● **Task statement**:
Reproduce each line of the items below word for word, leaving out the pictures.

[Stored data]
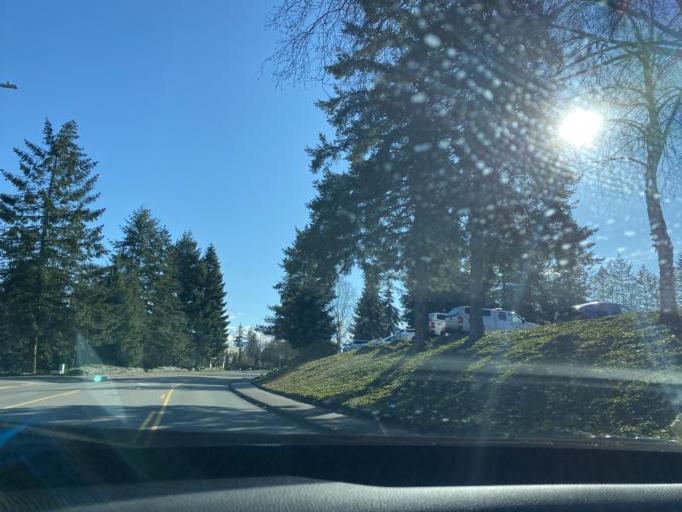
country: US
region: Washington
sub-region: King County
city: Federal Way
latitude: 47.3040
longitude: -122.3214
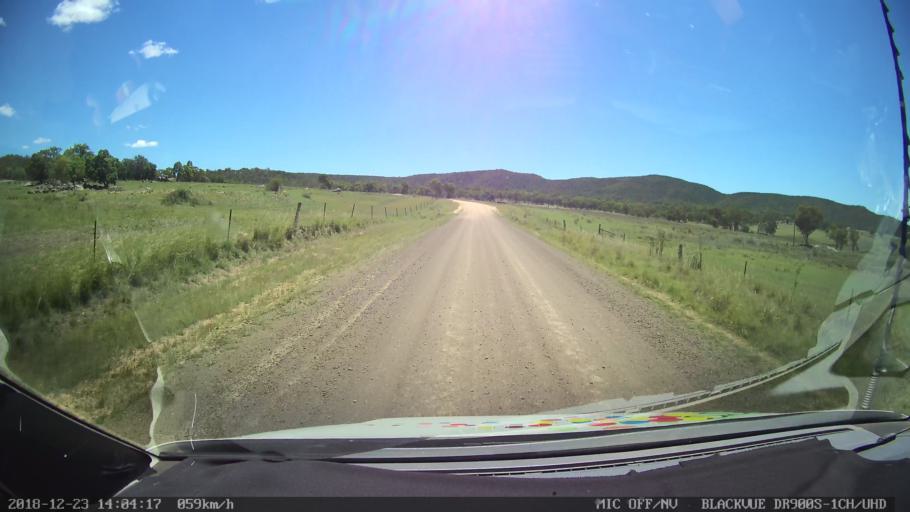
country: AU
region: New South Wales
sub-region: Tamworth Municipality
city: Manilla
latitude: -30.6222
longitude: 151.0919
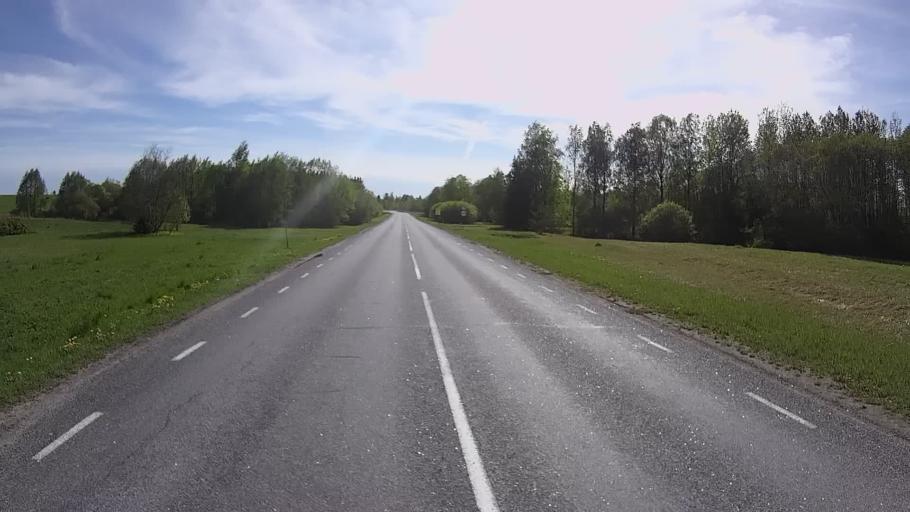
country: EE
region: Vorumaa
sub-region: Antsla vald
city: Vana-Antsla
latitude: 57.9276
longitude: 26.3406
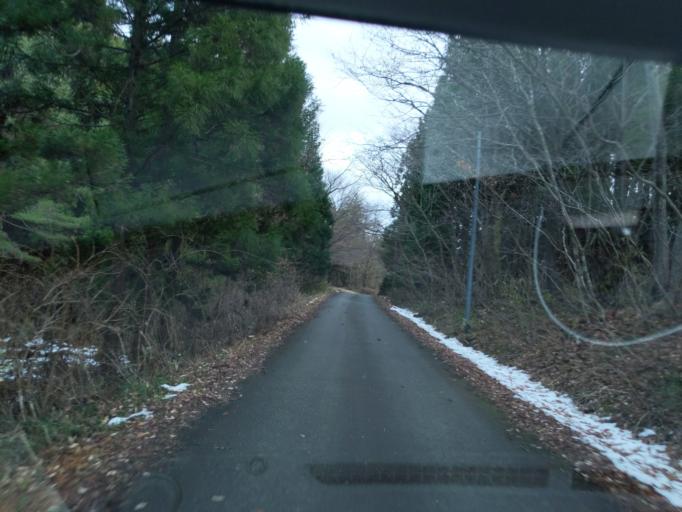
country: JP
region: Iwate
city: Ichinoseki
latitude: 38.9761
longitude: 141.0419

● **Output**:
country: US
region: Washington
sub-region: King County
city: Federal Way
latitude: 47.3040
longitude: -122.3214
country: AU
region: New South Wales
sub-region: Tamworth Municipality
city: Manilla
latitude: -30.6222
longitude: 151.0919
country: EE
region: Vorumaa
sub-region: Antsla vald
city: Vana-Antsla
latitude: 57.9276
longitude: 26.3406
country: JP
region: Iwate
city: Ichinoseki
latitude: 38.9761
longitude: 141.0419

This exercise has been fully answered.